Les collectivités sont très actives dans ce domaine. Elles portent parfois elles-mêmes ce type de démarche, comme le département de l'Essonne avec "Essonne développement", un cluster qui propose des solutions dans le bien vieillir, répertoriées dans la cartographie. Elles jouent aussi le rôle d'organisateur, aidant les filières à se structurer. Le département de l'Isère a ainsi engagé avec l'Alliance Université Entreprise Grenoble (AUEG), l'université Inter-Ages du Dauphiné (UIAD) et le Technopole Alpes Santé à Domicile et Autonomie (TASDA) une grande enquête à l'été 2020 pour déterminer les enjeux du bien vieillir sur le territoire grenoblois. Les collectivités fédèrent aussi les acteurs, comme le Grand Chambéry qui a défini une véritable stratégie autour du bien vieillir dans le cadre de son projet d'agglomération et qui fait travailler ensemble les différents acteurs concernés sur le sujet. "L'agglomération a aussi compris que la montagne, jusqu'à maintenant très orientée vers les sports d'été et d'hiver, va devoir repenser son modèle au vu des conditions climatiques, explique Xavier Roy, elle recherche les activités à proposer et les autres populations, dont les seniors, à cibler". Dans le cluster Montagne, l'entreprise Swincar a inventé un véhicule électrique tout terrain permettant aux personnes à mobilité réduite de se déplacer en montagne.

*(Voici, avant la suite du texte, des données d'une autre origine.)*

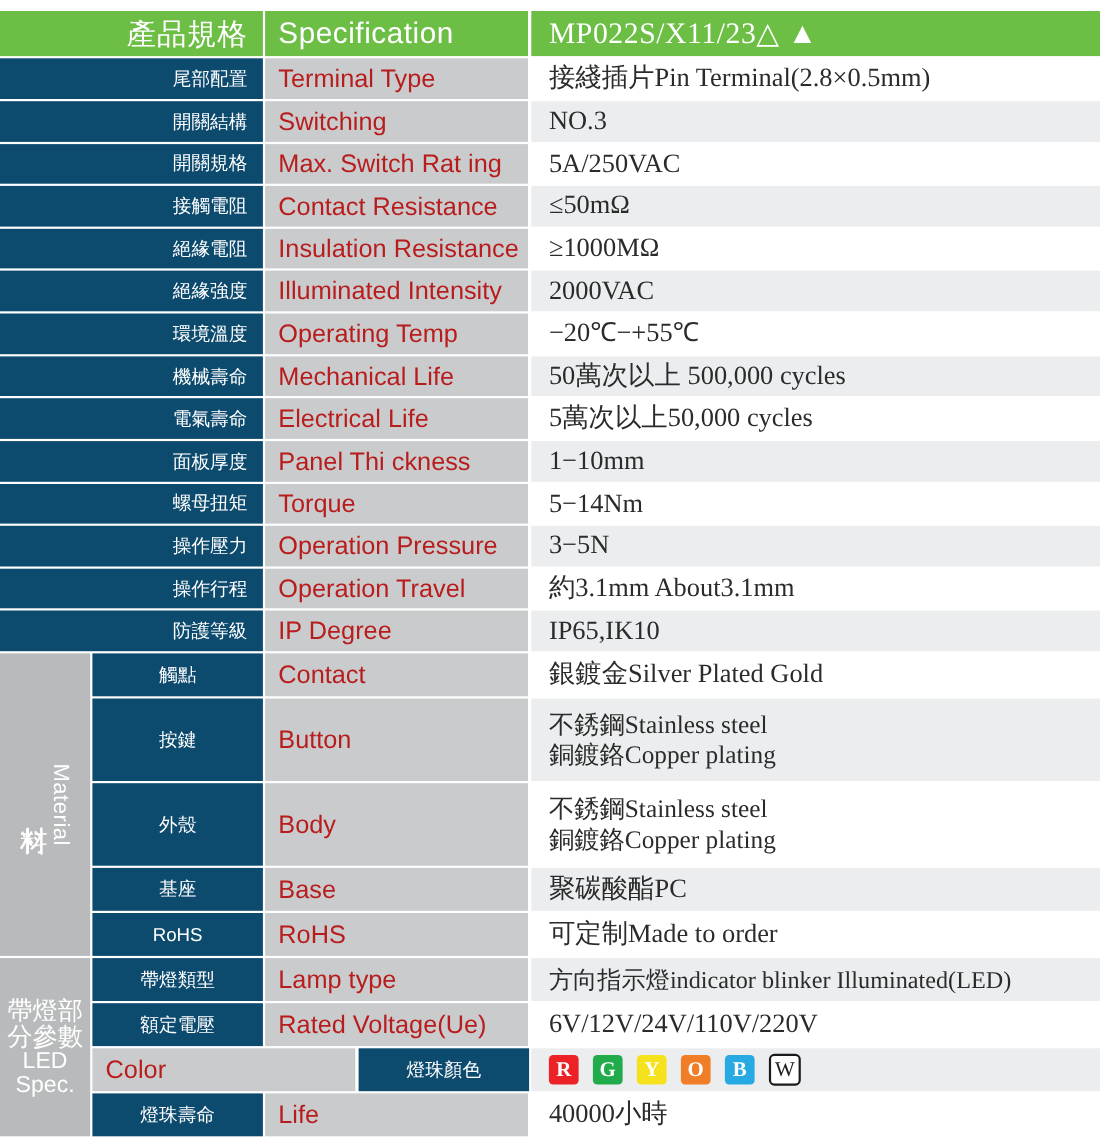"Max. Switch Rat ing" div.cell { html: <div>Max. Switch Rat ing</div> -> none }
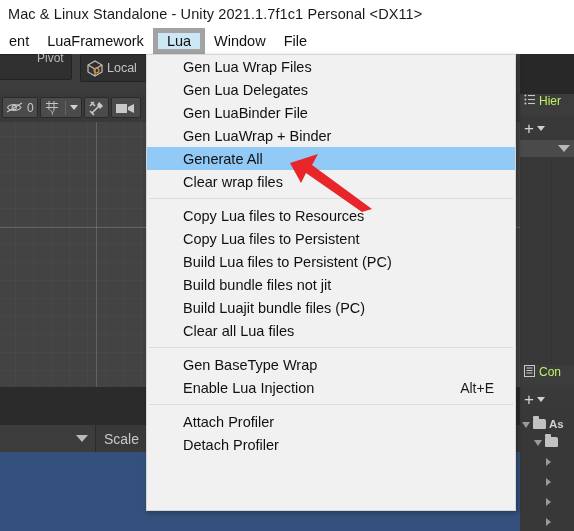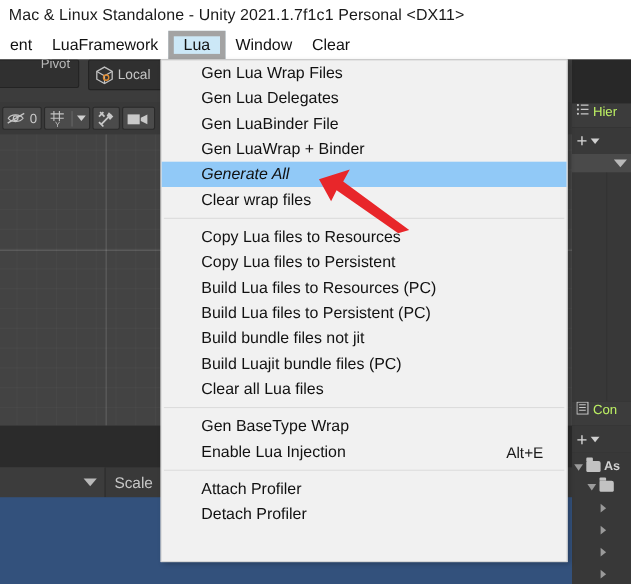"Clear" span { text: Clear -> File }
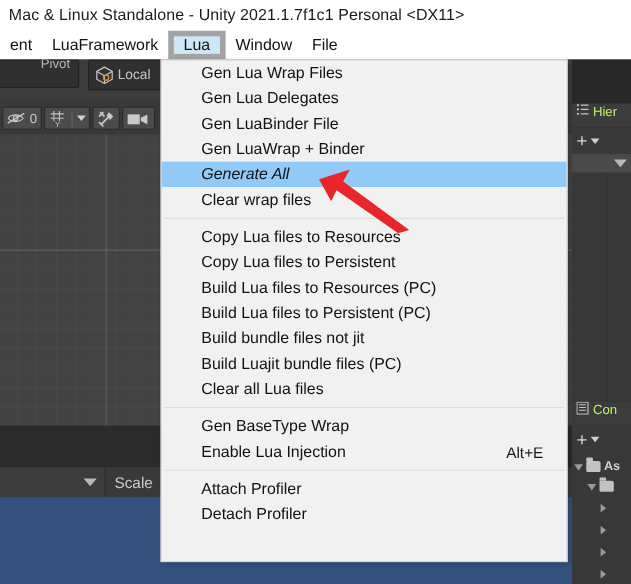"Generate All" .mi.selected { font-style: italic -> none }
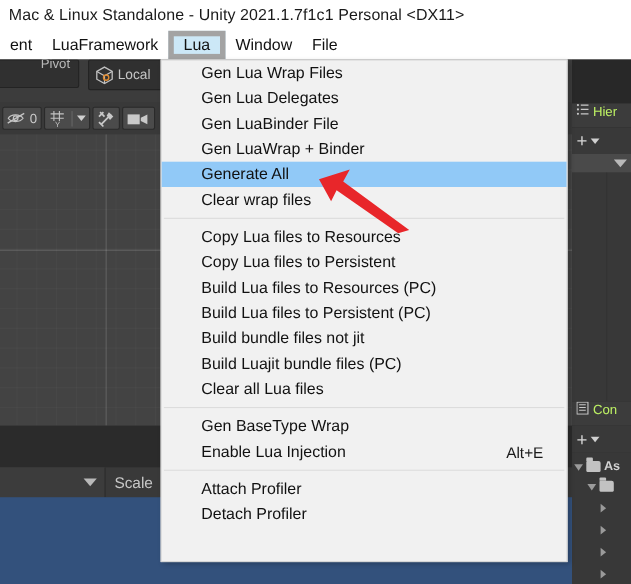"Build Lua files to Resources" div.mi { html: <div> <span>Build Lua files to Resources (PC)</span> </div> -> none }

"Cela booste énormément mais pas comme hier"

Le plan de relance, avec ses déclinaisons territoriales sous forme de contrats de relance et de transition écologique (CRTE) portés par des EPCI ou PETR, donne une opportunité pour accélérer les développements autour de ces solutions du bien vieillir notamment. "Cela booste énormément mais pas comme hier. On est sorti d'une vingtaine d'années de politiques publiques très ciblées sur le développement des clusters et des pôles de compétitivité, détaille Xavier Roy, aujourd'hui les politiques publiques sont très orientées sur des enjeux de relance, de réindustrialisation, de relocalisation et les acteurs qui portent ces enjeux, dont les EPCI, sont prêts à jouer avec n'importe qui et s'adressent aussi aux clusters mais pas seulement." La prime n'est donc plus donnée aux clusters et pôles mais ceux-ci sont très bien placés pour accompagner ces politiques à enjeux. Xavier Roy insiste : "Si certains clusters ont pu être déstabilisés, les projecteurs étant moins braqués sur eux, ils s'aperçoivent qu'ils ont toutes les cartes en main, d'autant que le monde de l'après-covid met la coopération au cœur des enjeux."